= PROMPT =
Locate every line in the entries below that contains the word "Kungs", and copy each of those lines.

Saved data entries
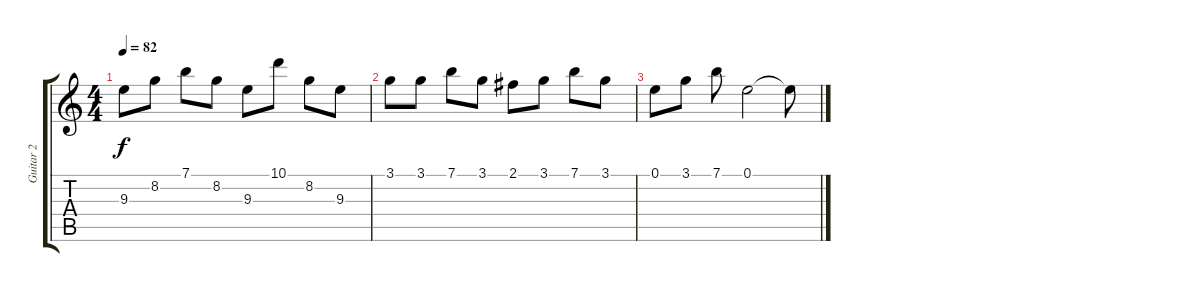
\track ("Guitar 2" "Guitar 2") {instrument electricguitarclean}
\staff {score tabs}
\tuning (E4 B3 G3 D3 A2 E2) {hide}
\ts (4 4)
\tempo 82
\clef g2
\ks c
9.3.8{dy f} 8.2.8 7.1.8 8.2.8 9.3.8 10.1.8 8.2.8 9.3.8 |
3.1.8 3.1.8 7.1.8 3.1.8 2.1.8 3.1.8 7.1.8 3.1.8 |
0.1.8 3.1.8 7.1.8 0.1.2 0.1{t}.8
==
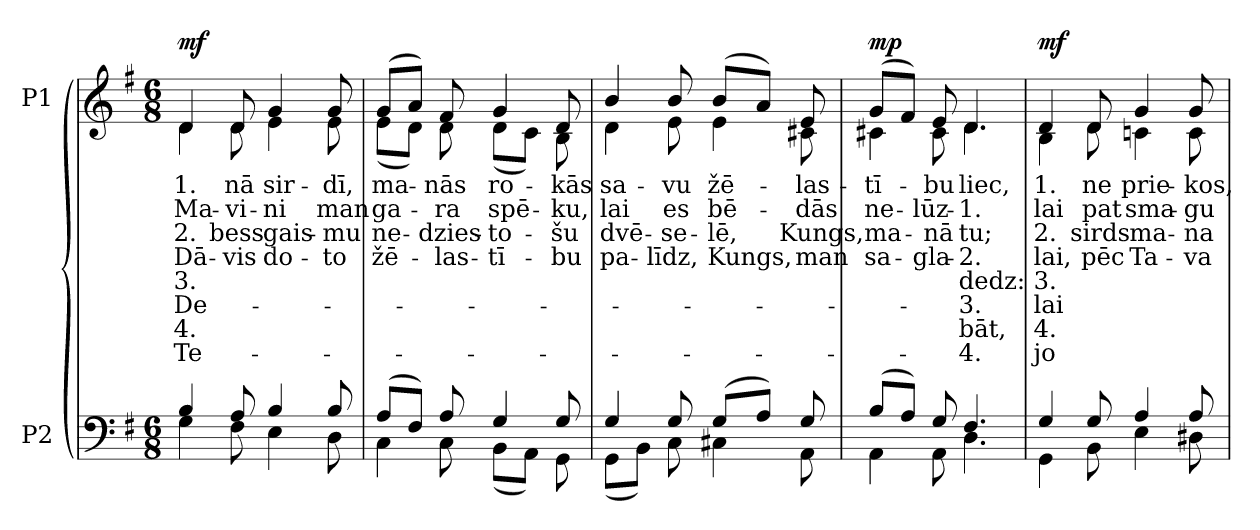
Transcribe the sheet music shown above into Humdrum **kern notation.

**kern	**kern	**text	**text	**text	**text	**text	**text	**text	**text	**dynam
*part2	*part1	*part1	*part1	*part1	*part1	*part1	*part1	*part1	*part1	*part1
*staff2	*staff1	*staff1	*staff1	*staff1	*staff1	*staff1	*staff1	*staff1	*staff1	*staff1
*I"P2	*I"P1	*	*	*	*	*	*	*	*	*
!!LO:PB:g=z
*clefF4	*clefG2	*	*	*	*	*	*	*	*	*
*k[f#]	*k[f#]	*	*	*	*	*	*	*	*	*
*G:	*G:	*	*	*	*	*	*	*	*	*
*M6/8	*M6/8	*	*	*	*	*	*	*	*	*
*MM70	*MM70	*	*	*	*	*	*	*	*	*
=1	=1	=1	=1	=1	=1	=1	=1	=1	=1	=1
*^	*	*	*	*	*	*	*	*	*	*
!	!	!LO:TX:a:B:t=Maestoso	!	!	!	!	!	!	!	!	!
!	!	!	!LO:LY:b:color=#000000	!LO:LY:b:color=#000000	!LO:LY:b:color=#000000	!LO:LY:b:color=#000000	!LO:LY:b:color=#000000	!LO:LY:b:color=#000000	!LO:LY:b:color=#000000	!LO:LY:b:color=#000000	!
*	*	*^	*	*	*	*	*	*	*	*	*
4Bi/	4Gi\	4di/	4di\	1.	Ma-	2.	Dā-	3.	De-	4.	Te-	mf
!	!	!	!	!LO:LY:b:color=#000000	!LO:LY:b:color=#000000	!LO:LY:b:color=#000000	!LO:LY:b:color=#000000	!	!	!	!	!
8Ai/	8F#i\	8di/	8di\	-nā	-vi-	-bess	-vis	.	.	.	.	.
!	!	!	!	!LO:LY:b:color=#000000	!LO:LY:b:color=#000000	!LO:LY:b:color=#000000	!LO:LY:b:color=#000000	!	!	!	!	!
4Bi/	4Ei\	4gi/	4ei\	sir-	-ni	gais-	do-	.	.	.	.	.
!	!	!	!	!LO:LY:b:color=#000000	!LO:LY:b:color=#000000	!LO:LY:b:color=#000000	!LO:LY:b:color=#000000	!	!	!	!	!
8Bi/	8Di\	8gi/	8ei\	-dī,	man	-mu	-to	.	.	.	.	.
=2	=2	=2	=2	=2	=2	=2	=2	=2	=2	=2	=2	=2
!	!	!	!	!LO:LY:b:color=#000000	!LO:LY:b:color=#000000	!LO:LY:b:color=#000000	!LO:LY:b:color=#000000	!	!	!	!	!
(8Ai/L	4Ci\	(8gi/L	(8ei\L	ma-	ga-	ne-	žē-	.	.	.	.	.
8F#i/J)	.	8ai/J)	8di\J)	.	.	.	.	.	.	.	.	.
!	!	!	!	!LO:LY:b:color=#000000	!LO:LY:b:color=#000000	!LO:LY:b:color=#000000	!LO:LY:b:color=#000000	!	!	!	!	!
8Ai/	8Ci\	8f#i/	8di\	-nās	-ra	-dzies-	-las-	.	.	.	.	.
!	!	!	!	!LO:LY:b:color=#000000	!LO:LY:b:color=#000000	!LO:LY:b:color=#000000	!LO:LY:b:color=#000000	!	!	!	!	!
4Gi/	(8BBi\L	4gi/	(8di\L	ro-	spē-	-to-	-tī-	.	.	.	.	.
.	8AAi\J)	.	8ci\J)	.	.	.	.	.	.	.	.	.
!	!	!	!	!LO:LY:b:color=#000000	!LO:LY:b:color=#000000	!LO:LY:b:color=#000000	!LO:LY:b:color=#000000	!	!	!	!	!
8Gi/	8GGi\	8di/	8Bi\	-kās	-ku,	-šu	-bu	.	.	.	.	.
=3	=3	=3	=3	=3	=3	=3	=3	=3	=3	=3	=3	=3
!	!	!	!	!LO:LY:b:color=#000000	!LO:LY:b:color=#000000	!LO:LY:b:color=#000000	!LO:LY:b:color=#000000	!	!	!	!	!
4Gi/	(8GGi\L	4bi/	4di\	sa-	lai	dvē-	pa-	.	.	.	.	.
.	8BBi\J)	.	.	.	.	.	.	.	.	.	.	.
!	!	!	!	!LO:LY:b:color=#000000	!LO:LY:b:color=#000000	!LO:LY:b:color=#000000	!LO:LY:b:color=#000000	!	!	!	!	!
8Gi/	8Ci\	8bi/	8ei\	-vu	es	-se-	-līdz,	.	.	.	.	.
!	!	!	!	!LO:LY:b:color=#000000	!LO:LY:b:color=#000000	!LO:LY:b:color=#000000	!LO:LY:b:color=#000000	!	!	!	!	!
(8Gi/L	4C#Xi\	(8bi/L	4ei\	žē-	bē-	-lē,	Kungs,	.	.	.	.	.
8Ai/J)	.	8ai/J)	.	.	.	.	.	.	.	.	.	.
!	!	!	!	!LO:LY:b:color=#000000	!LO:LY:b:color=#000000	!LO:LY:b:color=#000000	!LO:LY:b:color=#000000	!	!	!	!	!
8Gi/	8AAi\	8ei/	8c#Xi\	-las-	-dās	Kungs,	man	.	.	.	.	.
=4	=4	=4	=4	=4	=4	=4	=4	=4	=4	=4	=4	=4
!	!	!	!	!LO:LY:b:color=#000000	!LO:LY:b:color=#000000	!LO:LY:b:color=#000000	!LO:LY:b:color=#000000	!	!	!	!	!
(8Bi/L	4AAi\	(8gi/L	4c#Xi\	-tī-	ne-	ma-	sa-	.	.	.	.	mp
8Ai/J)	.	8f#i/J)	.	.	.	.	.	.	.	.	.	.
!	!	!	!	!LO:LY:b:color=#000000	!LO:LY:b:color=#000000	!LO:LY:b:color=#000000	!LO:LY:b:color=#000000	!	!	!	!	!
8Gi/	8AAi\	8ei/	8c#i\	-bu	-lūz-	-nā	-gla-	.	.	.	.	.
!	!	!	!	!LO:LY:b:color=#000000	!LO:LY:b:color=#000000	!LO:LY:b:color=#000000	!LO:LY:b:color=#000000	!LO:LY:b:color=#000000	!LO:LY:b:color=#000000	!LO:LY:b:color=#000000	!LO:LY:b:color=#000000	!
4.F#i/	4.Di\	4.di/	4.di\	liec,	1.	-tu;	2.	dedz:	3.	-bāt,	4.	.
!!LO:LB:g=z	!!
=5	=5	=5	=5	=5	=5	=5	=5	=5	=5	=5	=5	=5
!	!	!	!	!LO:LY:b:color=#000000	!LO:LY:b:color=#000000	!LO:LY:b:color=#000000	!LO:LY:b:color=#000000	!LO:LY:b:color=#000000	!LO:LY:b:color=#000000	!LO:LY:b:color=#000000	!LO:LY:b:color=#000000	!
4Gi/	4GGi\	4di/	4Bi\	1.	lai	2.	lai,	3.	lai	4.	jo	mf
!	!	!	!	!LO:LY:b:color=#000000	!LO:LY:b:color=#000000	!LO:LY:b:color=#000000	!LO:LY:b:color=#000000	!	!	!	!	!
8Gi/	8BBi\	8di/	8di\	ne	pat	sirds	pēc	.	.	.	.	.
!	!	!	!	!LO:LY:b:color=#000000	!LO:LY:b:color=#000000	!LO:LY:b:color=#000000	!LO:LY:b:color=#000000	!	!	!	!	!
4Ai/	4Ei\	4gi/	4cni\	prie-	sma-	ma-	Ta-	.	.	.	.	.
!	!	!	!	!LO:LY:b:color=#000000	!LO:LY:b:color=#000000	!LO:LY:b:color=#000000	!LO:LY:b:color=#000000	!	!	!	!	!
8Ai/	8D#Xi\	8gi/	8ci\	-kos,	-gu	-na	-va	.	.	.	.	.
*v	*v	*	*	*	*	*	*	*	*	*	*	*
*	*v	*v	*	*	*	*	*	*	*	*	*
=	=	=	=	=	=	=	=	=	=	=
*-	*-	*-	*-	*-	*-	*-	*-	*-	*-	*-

= EXERCISE OUTPUT =
(8Gi/L	4C#Xi\	(8bi/L	4ei\	žē-	bē-	-lē,	Kungs,	.	.	.	.	.
8Gi/	8AAi\	8ei/	8c#Xi\	-las-	-dās	Kungs,	man	.	.	.	.	.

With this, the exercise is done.